Perhaps you already know this and it is not the issue, but if the data you want is indeed in the logs, just you cannot retrieve it because the GUI has crashed and the logs do not persist across VM reboots, note that you can still get a console in the VM with:

[user@dom0 ~]$ sudo xl console your-vm-name

and log in as root with no password, and use qvm-copy-to-vm or similar to extract the relevant log files.

HW42 commented 7 years ago

I finally found a reliable way to reproduce it :]

Will debug this further later today.

unman commented 7 years ago

On Wed, Mar 22, 2017 at 12:43:13AM -0700, HW42 wrote:

I finally found a reliable way to reproduce it :]

Will debug this further later today.

Don't be coy - how do you reproduce it?

HW42 commented 7 years ago

Don't be coy - how do you reproduce it?

I'm sorry didn't had the time yet to write it up and wanted to avoid duplicated work.

How I can reproduce it:

One time preparation:

Try to trigger trash:

This triggers the crash for me most of the time in the first or second try ("worst" case 9 tries so far).

Given that the bug is time critical (see below) I would not be surprised if this does not work for you.

It seems that when opening the pdf there are two configure events. One with the old size and very shortly after it one with the new window size. When processing the first configure event the pointer for the window memory sometimes points to no longer mapped memory. Therefore mlock/u2mfn returns an error. I do not know yet what's the cause and if it's a bug in qubes-gui-agent, Xorg, or gtk.

HW42 commented 7 years ago

This seems to be a bug in our code. Newer Xsevers have a separate thread for input processing. So when we access the window object to get the memory pages with the image data we have a race condition with the main thread if the client changes the Pixmap.

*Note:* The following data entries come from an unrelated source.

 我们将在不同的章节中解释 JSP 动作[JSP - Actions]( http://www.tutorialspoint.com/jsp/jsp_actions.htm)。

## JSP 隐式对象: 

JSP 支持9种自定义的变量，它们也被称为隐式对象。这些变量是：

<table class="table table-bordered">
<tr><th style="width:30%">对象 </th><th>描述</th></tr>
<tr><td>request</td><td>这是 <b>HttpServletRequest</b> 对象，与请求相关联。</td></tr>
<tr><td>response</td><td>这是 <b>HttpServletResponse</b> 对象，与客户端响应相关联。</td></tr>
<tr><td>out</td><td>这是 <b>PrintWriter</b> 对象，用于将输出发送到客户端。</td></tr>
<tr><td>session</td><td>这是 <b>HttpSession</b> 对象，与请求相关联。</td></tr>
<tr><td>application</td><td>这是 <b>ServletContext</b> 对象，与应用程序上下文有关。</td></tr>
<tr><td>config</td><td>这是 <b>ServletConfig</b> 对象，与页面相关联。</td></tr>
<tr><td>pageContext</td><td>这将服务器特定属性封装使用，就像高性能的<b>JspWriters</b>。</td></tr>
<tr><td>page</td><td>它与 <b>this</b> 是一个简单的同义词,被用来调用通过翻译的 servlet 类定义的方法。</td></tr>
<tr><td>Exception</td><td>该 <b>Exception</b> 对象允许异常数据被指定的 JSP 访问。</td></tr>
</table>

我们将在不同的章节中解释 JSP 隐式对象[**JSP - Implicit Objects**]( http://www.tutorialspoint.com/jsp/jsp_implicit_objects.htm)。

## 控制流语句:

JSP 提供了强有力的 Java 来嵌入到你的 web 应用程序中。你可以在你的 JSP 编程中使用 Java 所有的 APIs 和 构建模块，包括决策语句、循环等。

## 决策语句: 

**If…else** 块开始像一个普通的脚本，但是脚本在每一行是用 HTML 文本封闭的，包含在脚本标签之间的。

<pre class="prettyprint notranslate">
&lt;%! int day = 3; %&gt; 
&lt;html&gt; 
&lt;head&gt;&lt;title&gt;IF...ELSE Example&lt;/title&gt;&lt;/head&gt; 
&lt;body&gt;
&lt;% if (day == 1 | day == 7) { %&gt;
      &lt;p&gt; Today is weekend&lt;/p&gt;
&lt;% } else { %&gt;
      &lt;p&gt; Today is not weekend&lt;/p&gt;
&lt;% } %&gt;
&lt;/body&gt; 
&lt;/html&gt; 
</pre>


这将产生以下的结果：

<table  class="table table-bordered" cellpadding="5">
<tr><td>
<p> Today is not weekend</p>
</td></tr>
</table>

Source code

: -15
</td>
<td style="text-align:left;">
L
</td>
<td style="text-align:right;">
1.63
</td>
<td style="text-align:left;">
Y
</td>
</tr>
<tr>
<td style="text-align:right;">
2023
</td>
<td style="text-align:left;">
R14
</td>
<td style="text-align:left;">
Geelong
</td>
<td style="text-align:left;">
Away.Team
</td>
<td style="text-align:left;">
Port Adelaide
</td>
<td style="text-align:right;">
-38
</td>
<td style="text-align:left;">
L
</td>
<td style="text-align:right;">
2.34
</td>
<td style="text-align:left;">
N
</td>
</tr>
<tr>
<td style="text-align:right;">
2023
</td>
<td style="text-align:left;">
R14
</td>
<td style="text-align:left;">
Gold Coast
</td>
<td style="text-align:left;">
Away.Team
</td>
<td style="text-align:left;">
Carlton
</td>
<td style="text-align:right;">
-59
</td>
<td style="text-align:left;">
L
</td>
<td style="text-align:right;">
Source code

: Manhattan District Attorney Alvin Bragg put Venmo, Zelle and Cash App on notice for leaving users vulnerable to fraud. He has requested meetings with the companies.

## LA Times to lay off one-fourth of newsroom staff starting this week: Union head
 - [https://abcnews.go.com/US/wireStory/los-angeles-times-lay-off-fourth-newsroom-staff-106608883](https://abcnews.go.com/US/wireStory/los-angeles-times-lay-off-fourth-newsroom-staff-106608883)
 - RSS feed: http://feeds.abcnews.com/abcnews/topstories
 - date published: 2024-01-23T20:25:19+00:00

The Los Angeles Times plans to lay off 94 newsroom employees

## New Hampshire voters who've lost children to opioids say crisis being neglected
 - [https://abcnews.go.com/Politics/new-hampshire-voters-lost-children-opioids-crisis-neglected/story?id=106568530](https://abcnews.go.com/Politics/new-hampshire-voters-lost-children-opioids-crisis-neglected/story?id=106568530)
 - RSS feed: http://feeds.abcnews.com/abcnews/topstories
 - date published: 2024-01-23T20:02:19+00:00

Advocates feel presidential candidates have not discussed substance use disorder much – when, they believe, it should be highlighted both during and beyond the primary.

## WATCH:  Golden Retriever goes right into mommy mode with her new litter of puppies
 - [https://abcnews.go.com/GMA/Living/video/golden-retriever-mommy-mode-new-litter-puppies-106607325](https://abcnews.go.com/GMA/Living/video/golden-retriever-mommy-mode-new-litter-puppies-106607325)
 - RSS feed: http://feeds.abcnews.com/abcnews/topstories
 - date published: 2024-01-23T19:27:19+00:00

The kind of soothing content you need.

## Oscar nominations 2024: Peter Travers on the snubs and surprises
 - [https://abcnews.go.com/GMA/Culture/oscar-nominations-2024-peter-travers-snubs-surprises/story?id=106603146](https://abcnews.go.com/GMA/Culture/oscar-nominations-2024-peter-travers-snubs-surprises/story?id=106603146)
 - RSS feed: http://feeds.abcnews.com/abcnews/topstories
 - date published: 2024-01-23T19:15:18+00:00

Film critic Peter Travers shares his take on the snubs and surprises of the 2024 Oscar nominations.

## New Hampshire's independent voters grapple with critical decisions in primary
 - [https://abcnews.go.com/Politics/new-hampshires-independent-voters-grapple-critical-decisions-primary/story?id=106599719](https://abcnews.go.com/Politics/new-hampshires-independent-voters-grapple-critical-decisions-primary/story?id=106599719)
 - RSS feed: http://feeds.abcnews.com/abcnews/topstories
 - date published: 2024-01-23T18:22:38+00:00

https://github.com/QubesOS/qubes-gui-agent-linux/pull/12/commits/5ea68d2b5b3347b3f22b68722a2f56b4b9436e78 should fix this.

HW42 commented 7 years ago

Marek just uploaded a new version of the gui-agent (version 3.2.15, xserver-xorg-input-qubes in Debian and qubes-gui-vm in Fedora) which includes my patch to the testing repositories.

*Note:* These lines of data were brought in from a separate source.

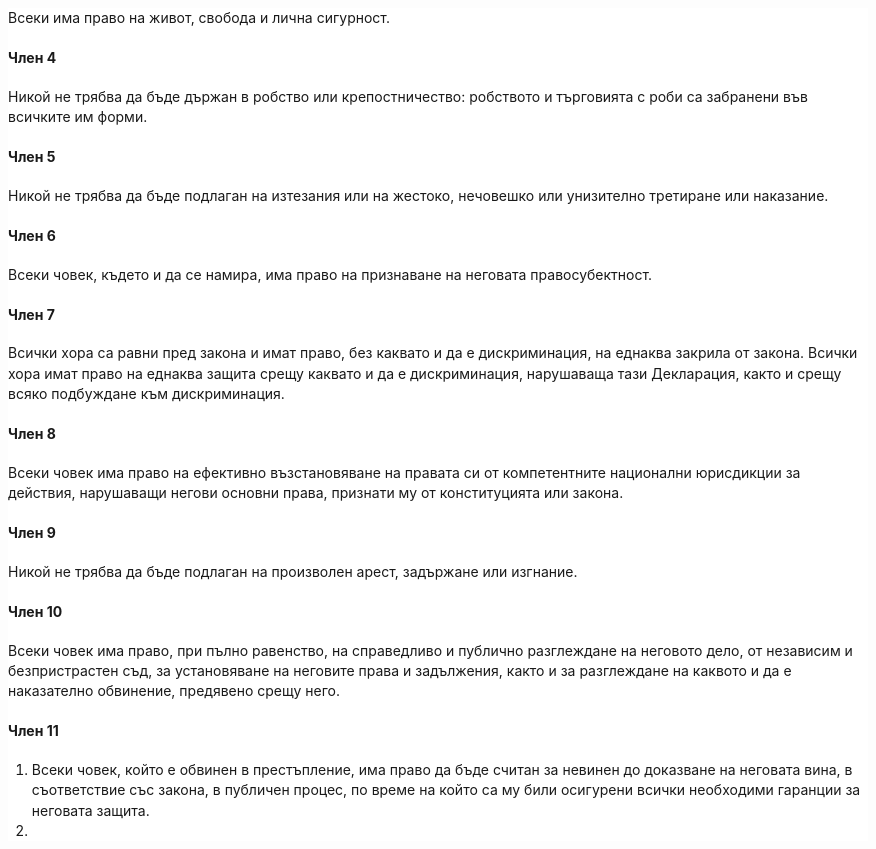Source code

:  <p>
  Всеки има право на живот, свобода и лична сигурност.
 </p>
 <h4>
  Член 4
 </h4>
 <p>
  Никой не трябва да бъде държан в робство или крепостничество: робството и търговията с роби са забранени във всичките им форми.
 </p>
 <h4>
  Член 5
 </h4>
 <p>
  Никой не трябва да бъде подлаган на изтезания или на жестоко, нечовешко или унизително третиране или наказание.
 </p>
 <h4>
  Член 6
 </h4>
 <p>
  Всеки човек, където и да се намира, има право на признаване на неговата правосубектност.
 </p>
 <h4>
  Член 7
 </h4>
 <p>
  Всички хора са равни пред закона и имат право, без каквато и да е дискриминация, на еднаква закрила от закона. Всички хора имат право на еднаква защита срещу каквато и да е дискриминация, нарушаваща тази Декларация, както и срещу всяко подбуждане към дискриминация.
 </p>
 <h4>
  Член 8
 </h4>
 <p>
  Всеки човек има право на ефективно възстановяване на правата си от компетентните национални юрисдикции за действия, нарушаващи негови основни права, признати му от конституцията или закона.
 </p>
 <h4>
  Член 9
 </h4>
 <p>
  Никой не трябва да бъде подлаган на произволен арест, задържане или изгнание.
 </p>
 <h4>
  Член 10
 </h4>
 <p>
  Всеки човек има право, при пълно равенство, на справедливо и публично разглеждане на неговото дело, от независим и безпристрастен съд, за установяване на неговите права и задължения, както и за разглеждане на каквото и да е наказателно обвинение, предявено срещу него.
 </p>
 <h4>
  Член 11
 </h4>
 <ol>
  <li>
   Всеки човек, който е обвинен в престъпление, има право да бъде считан за невинен до доказване на неговата вина, в съответствие със закона, в публичен процес, по време на който са му били осигурени всички необходими гаранции за неговата защита.
  </li>
  <li>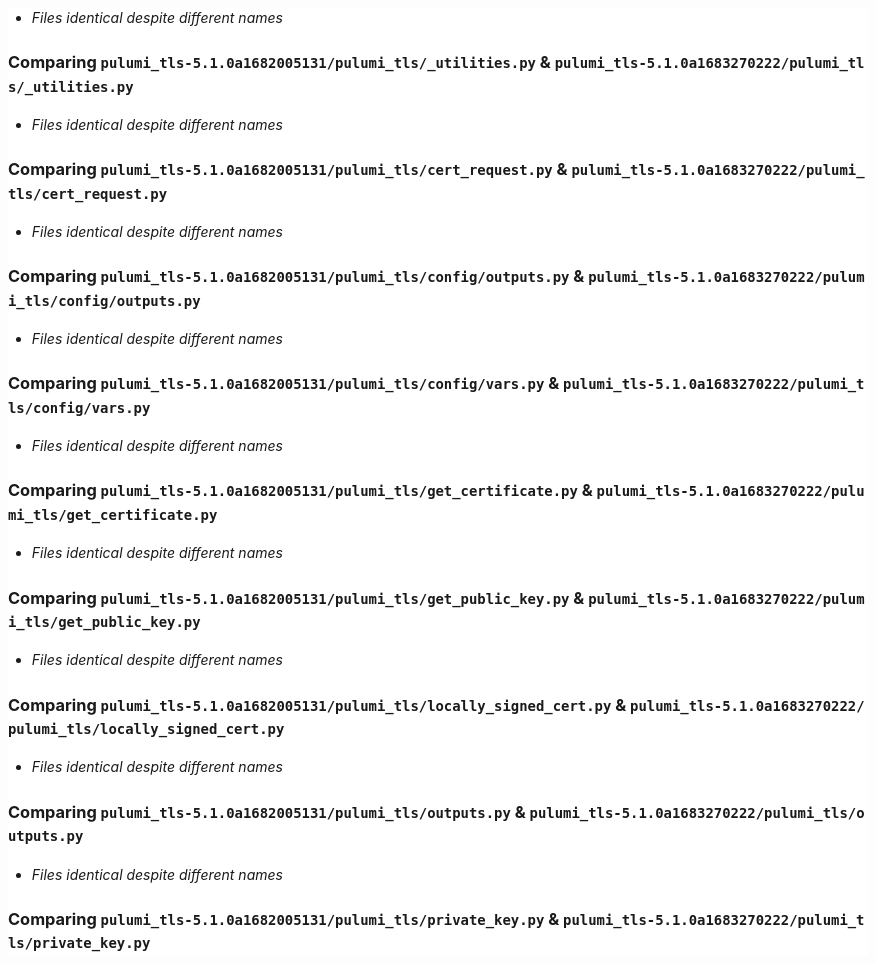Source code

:  * *Files identical despite different names*

### Comparing `pulumi_tls-5.1.0a1682005131/pulumi_tls/_utilities.py` & `pulumi_tls-5.1.0a1683270222/pulumi_tls/_utilities.py`

 * *Files identical despite different names*

### Comparing `pulumi_tls-5.1.0a1682005131/pulumi_tls/cert_request.py` & `pulumi_tls-5.1.0a1683270222/pulumi_tls/cert_request.py`

 * *Files identical despite different names*

### Comparing `pulumi_tls-5.1.0a1682005131/pulumi_tls/config/outputs.py` & `pulumi_tls-5.1.0a1683270222/pulumi_tls/config/outputs.py`

 * *Files identical despite different names*

### Comparing `pulumi_tls-5.1.0a1682005131/pulumi_tls/config/vars.py` & `pulumi_tls-5.1.0a1683270222/pulumi_tls/config/vars.py`

 * *Files identical despite different names*

### Comparing `pulumi_tls-5.1.0a1682005131/pulumi_tls/get_certificate.py` & `pulumi_tls-5.1.0a1683270222/pulumi_tls/get_certificate.py`

 * *Files identical despite different names*

### Comparing `pulumi_tls-5.1.0a1682005131/pulumi_tls/get_public_key.py` & `pulumi_tls-5.1.0a1683270222/pulumi_tls/get_public_key.py`

 * *Files identical despite different names*

### Comparing `pulumi_tls-5.1.0a1682005131/pulumi_tls/locally_signed_cert.py` & `pulumi_tls-5.1.0a1683270222/pulumi_tls/locally_signed_cert.py`

 * *Files identical despite different names*

### Comparing `pulumi_tls-5.1.0a1682005131/pulumi_tls/outputs.py` & `pulumi_tls-5.1.0a1683270222/pulumi_tls/outputs.py`

 * *Files identical despite different names*

### Comparing `pulumi_tls-5.1.0a1682005131/pulumi_tls/private_key.py` & `pulumi_tls-5.1.0a1683270222/pulumi_tls/private_key.py`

Please test if, a) this actually resolves this issue for you, b) don't cause any other new problems.

Thanks.

pdinoto commented 7 years ago

Thanks, @jpouellet. In that case, I was unable to transfers the logs because the issue makes the U2MFN_GET_MFN_FOR_PAGE error appear several times per second on Xorg.0 log, which if you are not fast enough makes the VM unresposive as /tmp fills up quickly.

Great, @HW42! I will check for the update and test it.

andrewdavidwong commented 7 years ago

Marek just uploaded a new version of the gui-agent (version 3.2.15, xserver-xorg-input-qubes in Debian and qubes-gui-vm in Fedora) which includes my patch to the testing repositories.

Please test if, a) this actually resolves this issue for you, b) don't cause any other new problems.

Thanks.

Possible new problem: https://github.com/QubesOS/updates-status/issues/18#issuecomment-289214634

marmarek commented 7 years ago

Updated package: https://github.com/QubesOS/updates-status/issues/20

andrewdavidwong commented 5 years ago

This issue is being closed because:

If anyone believes that this issue should be reopened, please let us know in a comment here.